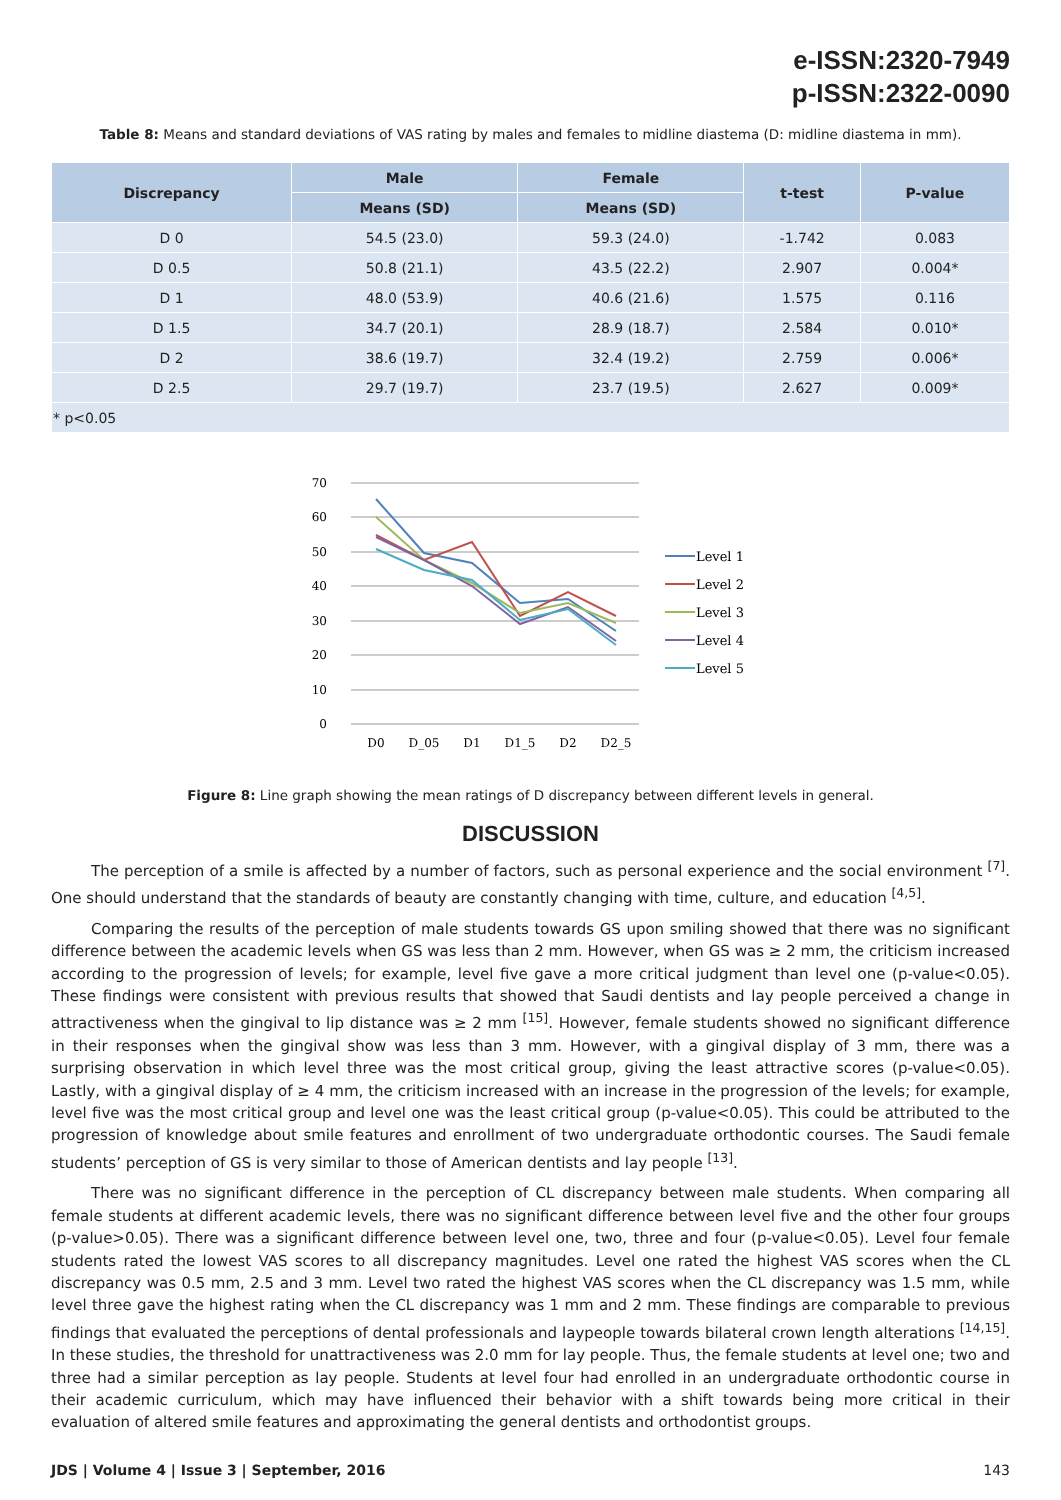e-ISSN:2320-7949
p-ISSN:2322-0090
Table 8: Means and standard deviations of VAS rating by males and females to midline diastema (D: midline diastema in mm).
| Discrepancy | Male | Female | t-test | P-value |
| --- | --- | --- | --- | --- |
| | Means (SD) | Means (SD) | | |
| D 0 | 54.5 (23.0) | 59.3 (24.0) | -1.742 | 0.083 |
| D 0.5 | 50.8 (21.1) | 43.5 (22.2) | 2.907 | 0.004* |
| D 1 | 48.0 (53.9) | 40.6 (21.6) | 1.575 | 0.116 |
| D 1.5 | 34.7 (20.1) | 28.9 (18.7) | 2.584 | 0.010* |
| D 2 | 38.6 (19.7) | 32.4 (19.2) | 2.759 | 0.006* |
| D 2.5 | 29.7 (19.7) | 23.7 (19.5) | 2.627 | 0.009* |
| * p<0.05 | | | | |
70
60
50
40
30
20
10
0
D0
D_05
D1
D1_5
D2
D2_5
Level 1
Level 2
Level 3
Level 4
Level 5
Figure 8: Line graph showing the mean ratings of D discrepancy between different levels in general.
DISCUSSION
The perception of a smile is affected by a number of factors, such as personal experience and the social environment <sup>[7]</sup>. One should understand that the standards of beauty are constantly changing with time, culture, and education <sup>[4,5]</sup>.
Comparing the results of the perception of male students towards GS upon smiling showed that there was no significant difference between the academic levels when GS was less than 2 mm. However, when GS was ≥ 2 mm, the criticism increased according to the progression of levels; for example, level five gave a more critical judgment than level one (p-value<0.05). These findings were consistent with previous results that showed that Saudi dentists and lay people perceived a change in attractiveness when the gingival to lip distance was ≥ 2 mm <sup>[15]</sup>. However, female students showed no significant difference in their responses when the gingival show was less than 3 mm. However, with a gingival display of 3 mm, there was a surprising observation in which level three was the most critical group, giving the least attractive scores (p-value<0.05). Lastly, with a gingival display of ≥ 4 mm, the criticism increased with an increase in the progression of the levels; for example, level five was the most critical group and level one was the least critical group (p-value<0.05). This could be attributed to the progression of knowledge about smile features and enrollment of two undergraduate orthodontic courses. The Saudi female students’ perception of GS is very similar to those of American dentists and lay people <sup>[13]</sup>.
There was no significant difference in the perception of CL discrepancy between male students. When comparing all female students at different academic levels, there was no significant difference between level five and the other four groups (p-value>0.05). There was a significant difference between level one, two, three and four (p-value<0.05). Level four female students rated the lowest VAS scores to all discrepancy magnitudes. Level one rated the highest VAS scores when the CL discrepancy was 0.5 mm, 2.5 and 3 mm. Level two rated the highest VAS scores when the CL discrepancy was 1.5 mm, while level three gave the highest rating when the CL discrepancy was 1 mm and 2 mm. These findings are comparable to previous findings that evaluated the perceptions of dental professionals and laypeople towards bilateral crown length alterations <sup>[14,15]</sup>. In these studies, the threshold for unattractiveness was 2.0 mm for lay people. Thus, the female students at level one; two and three had a similar perception as lay people. Students at level four had enrolled in an undergraduate orthodontic course in their academic curriculum, which may have influenced their behavior with a shift towards being more critical in their evaluation of altered smile features and approximating the general dentists and orthodontist groups.
JDS | Volume 4 | Issue 3 | September, 2016 143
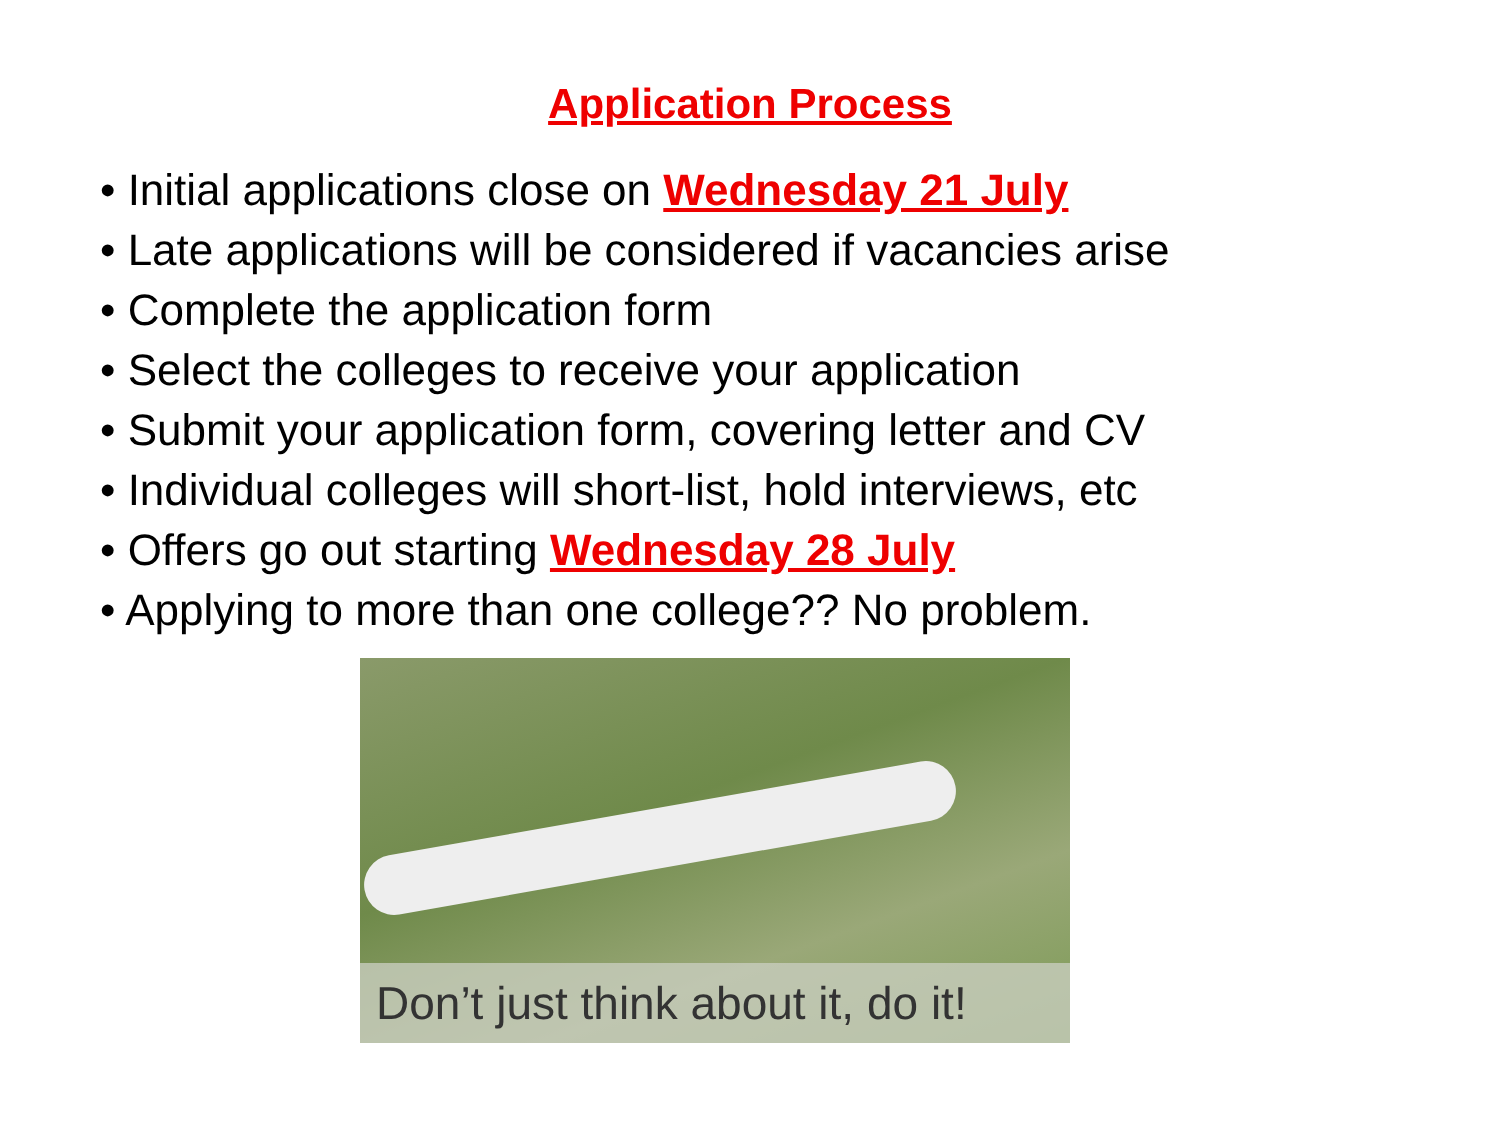Application Process
• Initial applications close on Wednesday 21 July
• Late applications will be considered if vacancies arise
• Complete the application form
• Select the colleges to receive your application
• Submit your application form, covering letter and CV
• Individual colleges will short-list, hold interviews, etc
• Offers go out starting Wednesday 28 July
• Applying to more than one college?? No problem.
Don’t just think about it, do it!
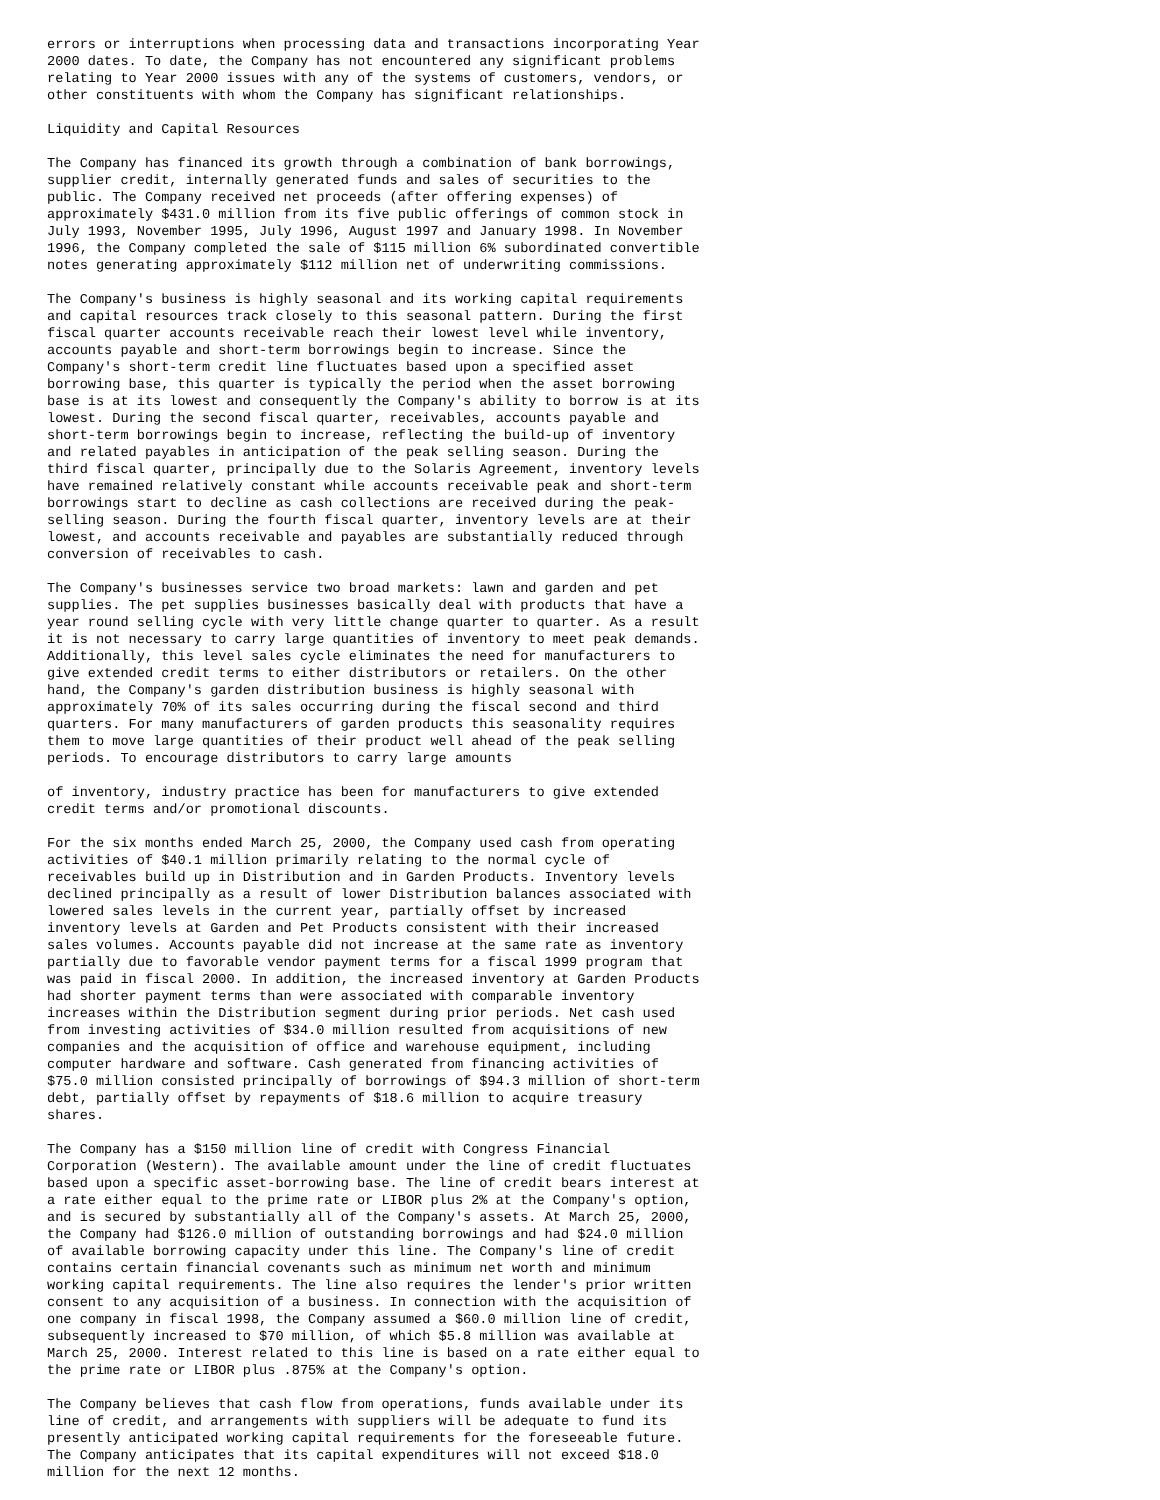errors or interruptions when processing data and transactions incorporating Year
2000 dates. To date, the Company has not encountered any significant problems
relating to Year 2000 issues with any of the systems of customers, vendors, or
other constituents with whom the Company has significant relationships.

Liquidity and Capital Resources

The Company has financed its growth through a combination of bank borrowings,
supplier credit, internally generated funds and sales of securities to the
public. The Company received net proceeds (after offering expenses) of
approximately $431.0 million from its five public offerings of common stock in
July 1993, November 1995, July 1996, August 1997 and January 1998. In November
1996, the Company completed the sale of $115 million 6% subordinated convertible
notes generating approximately $112 million net of underwriting commissions.

The Company's business is highly seasonal and its working capital requirements
and capital resources track closely to this seasonal pattern. During the first
fiscal quarter accounts receivable reach their lowest level while inventory,
accounts payable and short-term borrowings begin to increase. Since the
Company's short-term credit line fluctuates based upon a specified asset
borrowing base, this quarter is typically the period when the asset borrowing
base is at its lowest and consequently the Company's ability to borrow is at its
lowest. During the second fiscal quarter, receivables, accounts payable and
short-term borrowings begin to increase, reflecting the build-up of inventory
and related payables in anticipation of the peak selling season. During the
third fiscal quarter, principally due to the Solaris Agreement, inventory levels
have remained relatively constant while accounts receivable peak and short-term
borrowings start to decline as cash collections are received during the peak-
selling season. During the fourth fiscal quarter, inventory levels are at their
lowest, and accounts receivable and payables are substantially reduced through
conversion of receivables to cash.

The Company's businesses service two broad markets: lawn and garden and pet
supplies. The pet supplies businesses basically deal with products that have a
year round selling cycle with very little change quarter to quarter. As a result
it is not necessary to carry large quantities of inventory to meet peak demands.
Additionally, this level sales cycle eliminates the need for manufacturers to
give extended credit terms to either distributors or retailers. On the other
hand, the Company's garden distribution business is highly seasonal with
approximately 70% of its sales occurring during the fiscal second and third
quarters. For many manufacturers of garden products this seasonality requires
them to move large quantities of their product well ahead of the peak selling
periods. To encourage distributors to carry large amounts

of inventory, industry practice has been for manufacturers to give extended
credit terms and/or promotional discounts.

For the six months ended March 25, 2000, the Company used cash from operating
activities of $40.1 million primarily relating to the normal cycle of
receivables build up in Distribution and in Garden Products. Inventory levels
declined principally as a result of lower Distribution balances associated with
lowered sales levels in the current year, partially offset by increased
inventory levels at Garden and Pet Products consistent with their increased
sales volumes. Accounts payable did not increase at the same rate as inventory
partially due to favorable vendor payment terms for a fiscal 1999 program that
was paid in fiscal 2000. In addition, the increased inventory at Garden Products
had shorter payment terms than were associated with comparable inventory
increases within the Distribution segment during prior periods. Net cash used
from investing activities of $34.0 million resulted from acquisitions of new
companies and the acquisition of office and warehouse equipment, including
computer hardware and software. Cash generated from financing activities of
$75.0 million consisted principally of borrowings of $94.3 million of short-term
debt, partially offset by repayments of $18.6 million to acquire treasury
shares.

The Company has a $150 million line of credit with Congress Financial
Corporation (Western). The available amount under the line of credit fluctuates
based upon a specific asset-borrowing base. The line of credit bears interest at
a rate either equal to the prime rate or LIBOR plus 2% at the Company's option,
and is secured by substantially all of the Company's assets. At March 25, 2000,
the Company had $126.0 million of outstanding borrowings and had $24.0 million
of available borrowing capacity under this line. The Company's line of credit
contains certain financial covenants such as minimum net worth and minimum
working capital requirements. The line also requires the lender's prior written
consent to any acquisition of a business. In connection with the acquisition of
one company in fiscal 1998, the Company assumed a $60.0 million line of credit,
subsequently increased to $70 million, of which $5.8 million was available at
March 25, 2000. Interest related to this line is based on a rate either equal to
the prime rate or LIBOR plus .875% at the Company's option.

The Company believes that cash flow from operations, funds available under its
line of credit, and arrangements with suppliers will be adequate to fund its
presently anticipated working capital requirements for the foreseeable future.
The Company anticipates that its capital expenditures will not exceed $18.0
million for the next 12 months.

Aim of the task:
Images in the records must not be repeated; everything else should be returned exactly.

Solution to this problem:
e-ISSN:2320-7949
p-ISSN:2322-0090
Table 8: Means and standard deviations of VAS rating by males and females to midline diastema (D: midline diastema in mm).
| Discrepancy | Male | Female | t-test | P-value |
| --- | --- | --- | --- | --- |
| | Means (SD) | Means (SD) | | |
| D 0 | 54.5 (23.0) | 59.3 (24.0) | -1.742 | 0.083 |
| D 0.5 | 50.8 (21.1) | 43.5 (22.2) | 2.907 | 0.004* |
| D 1 | 48.0 (53.9) | 40.6 (21.6) | 1.575 | 0.116 |
| D 1.5 | 34.7 (20.1) | 28.9 (18.7) | 2.584 | 0.010* |
| D 2 | 38.6 (19.7) | 32.4 (19.2) | 2.759 | 0.006* |
| D 2.5 | 29.7 (19.7) | 23.7 (19.5) | 2.627 | 0.009* |
| * p<0.05 | | | | |
70
60
50
40
30
20
10
0
D0
D_05
D1
D1_5
D2
D2_5
Level 1
Level 2
Level 3
Level 4
Level 5
Figure 8: Line graph showing the mean ratings of D discrepancy between different levels in general.
DISCUSSION
The perception of a smile is affected by a number of factors, such as personal experience and the social environment <sup>[7]</sup>. One should understand that the standards of beauty are constantly changing with time, culture, and education <sup>[4,5]</sup>.
Comparing the results of the perception of male students towards GS upon smiling showed that there was no significant difference between the academic levels when GS was less than 2 mm. However, when GS was ≥ 2 mm, the criticism increased according to the progression of levels; for example, level five gave a more critical judgment than level one (p-value<0.05). These findings were consistent with previous results that showed that Saudi dentists and lay people perceived a change in attractiveness when the gingival to lip distance was ≥ 2 mm <sup>[15]</sup>. However, female students showed no significant difference in their responses when the gingival show was less than 3 mm. However, with a gingival display of 3 mm, there was a surprising observation in which level three was the most critical group, giving the least attractive scores (p-value<0.05). Lastly, with a gingival display of ≥ 4 mm, the criticism increased with an increase in the progression of the levels; for example, level five was the most critical group and level one was the least critical group (p-value<0.05). This could be attributed to the progression of knowledge about smile features and enrollment of two undergraduate orthodontic courses. The Saudi female students’ perception of GS is very similar to those of American dentists and lay people <sup>[13]</sup>.
There was no significant difference in the perception of CL discrepancy between male students. When comparing all female students at different academic levels, there was no significant difference between level five and the other four groups (p-value>0.05). There was a significant difference between level one, two, three and four (p-value<0.05). Level four female students rated the lowest VAS scores to all discrepancy magnitudes. Level one rated the highest VAS scores when the CL discrepancy was 0.5 mm, 2.5 and 3 mm. Level two rated the highest VAS scores when the CL discrepancy was 1.5 mm, while level three gave the highest rating when the CL discrepancy was 1 mm and 2 mm. These findings are comparable to previous findings that evaluated the perceptions of dental professionals and laypeople towards bilateral crown length alterations <sup>[14,15]</sup>. In these studies, the threshold for unattractiveness was 2.0 mm for lay people. Thus, the female students at level one; two and three had a similar perception as lay people. Students at level four had enrolled in an undergraduate orthodontic course in their academic curriculum, which may have influenced their behavior with a shift towards being more critical in their evaluation of altered smile features and approximating the general dentists and orthodontist groups.
JDS | Volume 4 | Issue 3 | September, 2016 143
Application Process
• Initial applications close on Wednesday 21 July
• Late applications will be considered if vacancies arise
• Complete the application form
• Select the colleges to receive your application
• Submit your application form, covering letter and CV
• Individual colleges will short-list, hold interviews, etc
• Offers go out starting Wednesday 28 July
• Applying to more than one college?? No problem.
Don’t just think about it, do it!
errors or interruptions when processing data and transactions incorporating Year
2000 dates. To date, the Company has not encountered any significant problems
relating to Year 2000 issues with any of the systems of customers, vendors, or
other constituents with whom the Company has significant relationships.

Liquidity and Capital Resources

The Company has financed its growth through a combination of bank borrowings,
supplier credit, internally generated funds and sales of securities to the
public. The Company received net proceeds (after offering expenses) of
approximately $431.0 million from its five public offerings of common stock in
July 1993, November 1995, July 1996, August 1997 and January 1998. In November
1996, the Company completed the sale of $115 million 6% subordinated convertible
notes generating approximately $112 million net of underwriting commissions.

The Company's business is highly seasonal and its working capital requirements
and capital resources track closely to this seasonal pattern. During the first
fiscal quarter accounts receivable reach their lowest level while inventory,
accounts payable and short-term borrowings begin to increase. Since the
Company's short-term credit line fluctuates based upon a specified asset
borrowing base, this quarter is typically the period when the asset borrowing
base is at its lowest and consequently the Company's ability to borrow is at its
lowest. During the second fiscal quarter, receivables, accounts payable and
short-term borrowings begin to increase, reflecting the build-up of inventory
and related payables in anticipation of the peak selling season. During the
third fiscal quarter, principally due to the Solaris Agreement, inventory levels
have remained relatively constant while accounts receivable peak and short-term
borrowings start to decline as cash collections are received during the peak-
selling season. During the fourth fiscal quarter, inventory levels are at their
lowest, and accounts receivable and payables are substantially reduced through
conversion of receivables to cash.

The Company's businesses service two broad markets: lawn and garden and pet
supplies. The pet supplies businesses basically deal with products that have a
year round selling cycle with very little change quarter to quarter. As a result
it is not necessary to carry large quantities of inventory to meet peak demands.
Additionally, this level sales cycle eliminates the need for manufacturers to
give extended credit terms to either distributors or retailers. On the other
hand, the Company's garden distribution business is highly seasonal with
approximately 70% of its sales occurring during the fiscal second and third
quarters. For many manufacturers of garden products this seasonality requires
them to move large quantities of their product well ahead of the peak selling
periods. To encourage distributors to carry large amounts

of inventory, industry practice has been for manufacturers to give extended
credit terms and/or promotional discounts.

For the six months ended March 25, 2000, the Company used cash from operating
activities of $40.1 million primarily relating to the normal cycle of
receivables build up in Distribution and in Garden Products. Inventory levels
declined principally as a result of lower Distribution balances associated with
lowered sales levels in the current year, partially offset by increased
inventory levels at Garden and Pet Products consistent with their increased
sales volumes. Accounts payable did not increase at the same rate as inventory
partially due to favorable vendor payment terms for a fiscal 1999 program that
was paid in fiscal 2000. In addition, the increased inventory at Garden Products
had shorter payment terms than were associated with comparable inventory
increases within the Distribution segment during prior periods. Net cash used
from investing activities of $34.0 million resulted from acquisitions of new
companies and the acquisition of office and warehouse equipment, including
computer hardware and software. Cash generated from financing activities of
$75.0 million consisted principally of borrowings of $94.3 million of short-term
debt, partially offset by repayments of $18.6 million to acquire treasury
shares.

The Company has a $150 million line of credit with Congress Financial
Corporation (Western). The available amount under the line of credit fluctuates
based upon a specific asset-borrowing base. The line of credit bears interest at
a rate either equal to the prime rate or LIBOR plus 2% at the Company's option,
and is secured by substantially all of the Company's assets. At March 25, 2000,
the Company had $126.0 million of outstanding borrowings and had $24.0 million
of available borrowing capacity under this line. The Company's line of credit
contains certain financial covenants such as minimum net worth and minimum
working capital requirements. The line also requires the lender's prior written
consent to any acquisition of a business. In connection with the acquisition of
one company in fiscal 1998, the Company assumed a $60.0 million line of credit,
subsequently increased to $70 million, of which $5.8 million was available at
March 25, 2000. Interest related to this line is based on a rate either equal to
the prime rate or LIBOR plus .875% at the Company's option.

The Company believes that cash flow from operations, funds available under its
line of credit, and arrangements with suppliers will be adequate to fund its
presently anticipated working capital requirements for the foreseeable future.
The Company anticipates that its capital expenditures will not exceed $18.0
million for the next 12 months.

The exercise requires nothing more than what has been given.